À ce jour, les chasseurs de Haute-Savoie n’ont publié aucun document qui expose la méthode utilisée ainsi que les arguments techniques et/ou scientifiques permettant de juger de la validité des résultats.
En admettant que l’on doive tenir pour incontestable l’estimation des chasseurs de 80 à 100 loups pour l’ensemble de la Haute-Savoie et des territoires limitrophes, ce chiffre n’a rien d’exceptionnel pour un département alpin où l’espèce se situe en phase de réinstallation.

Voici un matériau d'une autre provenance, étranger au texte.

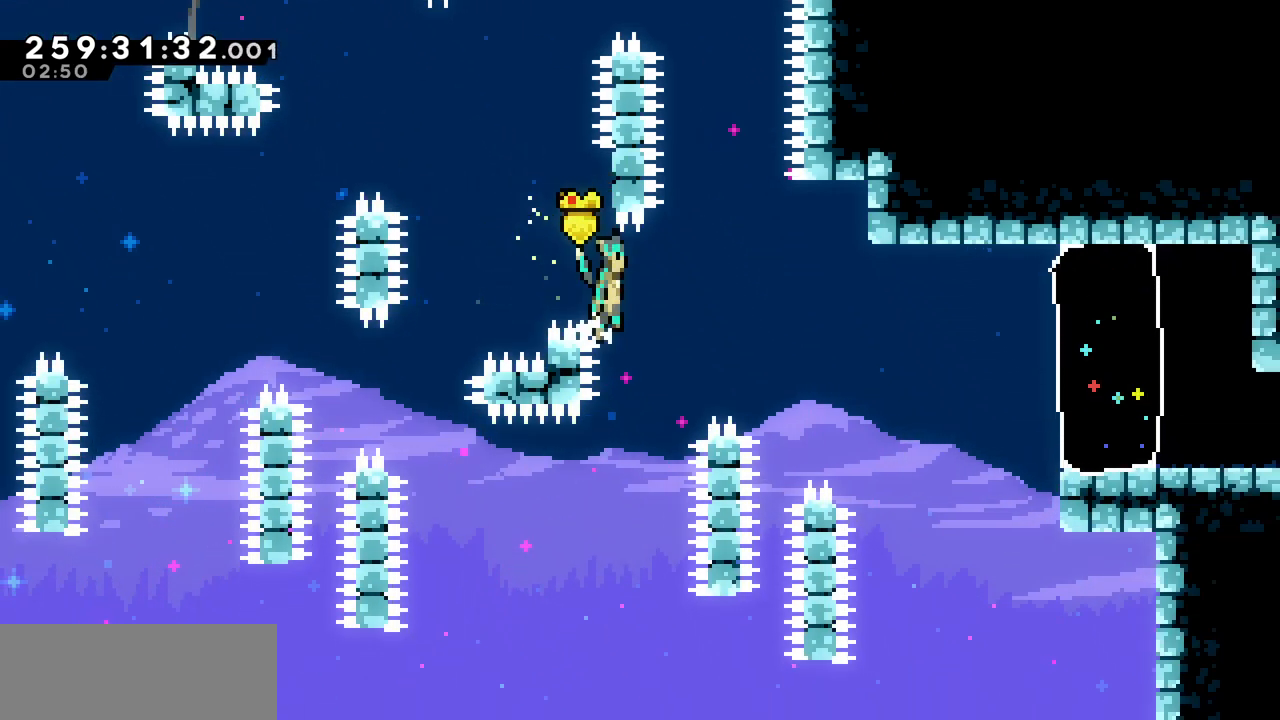
{"keys": ["right", "z"], "events": []}
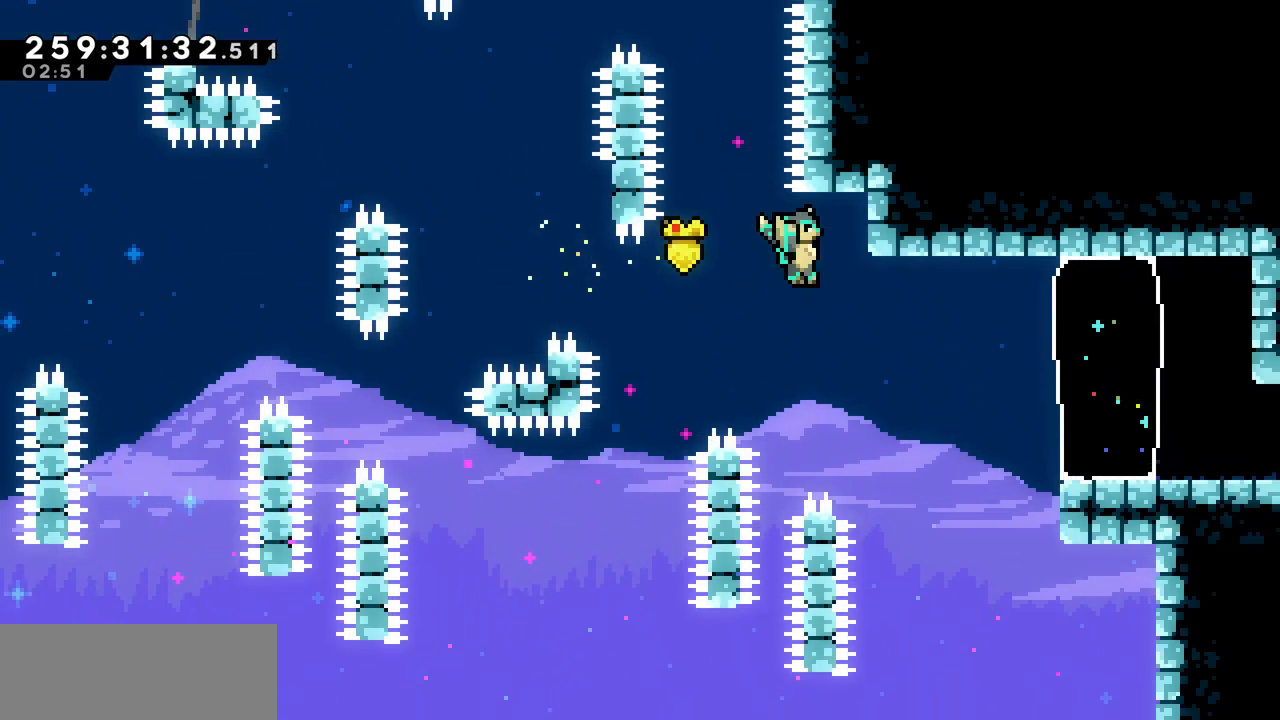
{"keys": ["right"], "events": [[150, "z", "up"], [267, "c", "down"], [417, "c", "up"]]}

Il y a un an, l’Office Français de la Biodiversité (OFB) et son réseau de 160 correspondants de tous horizons (éleveurs, chasseurs, forestiers, naturalistes…) estimait qu’en Haute-Savoie les loups occupaient 13 territoires différents (dont 7 meutes), ce qui correspond à un minimum d’une soixantaine de loups pour 2022 (1).
À partir de l’estimation OFB de 2022 et compte tenu que les loups poursuivent leur retour en Haute-Savoie, il était attendu que l’estimation 2023 montre un accroissement naturel d’une vingtaine d’individus, soit au total et pour cette année, une estimation d’environ 80 loups présents en Haute-Savoie.
Il est possible que la débauche de moyens techniques déployés par les chasseurs depuis un an soit à l’origine de quelques loups supplémentaires détectés (2 à 3 meutes). Avec un investissement de 300 000 euros, chacun appréciera le rapport coût-avantage…
En se basant sur les départements alpins où la recolonisation est ancienne et compte tenu de la disponibilité de la Haute-Savoie en proies sauvages, FNE AURA et la LPO peuvent prédire « gratuitement » que le nombre de loups va continuer à augmenter pour se stabiliser dans les 5 prochaines années autour de 180 loups (ordre de grandeur), répartis en un peu plus d’une vingtaine de meutes.
FNE AURA et la LPO tiennent à rappeler 5 éléments majeurs :
- dans un département, les dommages sur les troupeaux domestiques ne sont pas corrélés au nombre de loups présents ;
- l’expérience montre que 5 loups présents dans un territoire où les troupeaux sont peu ou pas du tout protégés peuvent commettre plus de dommages que 5 fois plus de loups vivant au milieu de troupeaux protégés ;
- la protection des troupeaux est la seule méthode qui permet de contenir le niveau des dommages sur le long terme ;
- dans les départements alpins où la recolonisation est ancienne, le niveau des dommages est en voie de stabilisation autour de 1% de brebis tuées par les loups et ceci malgré la multiplication des meutes (2) ;
- cette stabilisation des dommages est le résultat du travail difficile d’une majorité d’éleveurs et de bergers qui protègent efficacement leurs troupeaux avec le légitime soutien financier de l’État et de l’Union européenne.
FNE AURA et la LPO renouvellent leur confiance dans le travail et les méthodes de l’OFB et de son réseau de bénévoles pour présenter une estimation objective et fiable des populations de loups vivant sur nos territoires.
(1) On obtient un ordre de grandeur de l’effectif des loups présents sur un département en multipliant le nombre de meutes connues par 8.
(2) Exemple : dans la Drôme, depuis 2015, le nombre de loups a été multiplié par 7 (estimation : 170 loups en 2022) et dans le même temps, le niveau des dommages 2021 était identique à celui de 2015 (300 brebis tuées).